A recent ruling by an Oregon Court of Appeals could significantly reduce liability costs for PacifiCorp, a utility owned by Berkshire Hathaway Energy, potentially saving the company more than $1 billion in wildfire-related damages.
The appellate court found that a judge in a 2023 trial made an error in jury instructions, particularly in how evidence related to wildfire damages was applied to a larger class of plaintiffs. As a result, the case has been sent back to the trial court for reconsideration.
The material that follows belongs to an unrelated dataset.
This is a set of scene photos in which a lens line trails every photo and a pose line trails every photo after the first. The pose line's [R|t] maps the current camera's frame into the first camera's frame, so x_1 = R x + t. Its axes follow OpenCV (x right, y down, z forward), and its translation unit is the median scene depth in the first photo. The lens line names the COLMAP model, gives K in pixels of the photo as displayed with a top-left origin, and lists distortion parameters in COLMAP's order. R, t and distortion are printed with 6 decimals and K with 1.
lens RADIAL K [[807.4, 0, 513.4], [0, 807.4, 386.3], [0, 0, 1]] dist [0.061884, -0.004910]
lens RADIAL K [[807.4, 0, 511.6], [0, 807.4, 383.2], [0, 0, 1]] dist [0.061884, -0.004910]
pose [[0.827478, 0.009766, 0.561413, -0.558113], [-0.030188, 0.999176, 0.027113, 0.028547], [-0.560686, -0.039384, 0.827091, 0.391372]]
The original jury had determined that PacifiCorp was liable for negligently failing to shut down power lines during a powerful windstorm, which contributed to multiple wildfires causing widespread property damage. That ruling extended liability beyond the original 17 plaintiffs to a broader class of thousands of affected property owners.
Following that decision, a series of “mini-trials” resulted in damages exceeding $1 billion, with further trials expected to continue for years.
However, the latest appellate ruling may require plaintiffs to re-establish liability individually, potentially reshaping the scale and structure of future compensation claims. The decision could still be appealed to Oregon’s highest court.
The court also noted that the class includes more than 2,000 properties affected by multiple fires occurring over large distances, complicating the scope of the original trial framework.

Plaintiffs’ legal representatives described the ruling as a “procedural setback,” arguing that it does not overturn the original finding of liability but instead addresses jury instruction issues that may be corrected in further proceedings.
PacifiCorp, in its statement, said it remains sensitive to the impact of wildfires on communities but welcomed the ruling, saying it supports its position that earlier proceedings were “prejudicial and not appropriate for managing wildfire litigation.” The company also said it remains open to settling valid claims while continuing to contest unsupported ones.

In a separate legal development, Berkshire Hathaway Energy is also facing another proposed class action lawsuit related to real estate commission practices. A U.S. federal judge in Missouri ruled that the company cannot avoid the case based on a prior $250 million settlement involving its brokerage unit, HomeServices of America.
Meanwhile, attention is also turning toward the upcoming Berkshire Hathaway Annual Shareholders Meeting 2026, where leadership transition plans will be in focus. Chairman Warren Buffett will step back from hosting the main Q&A session, with CEO Greg Abel expected to lead discussions alongside other top executives.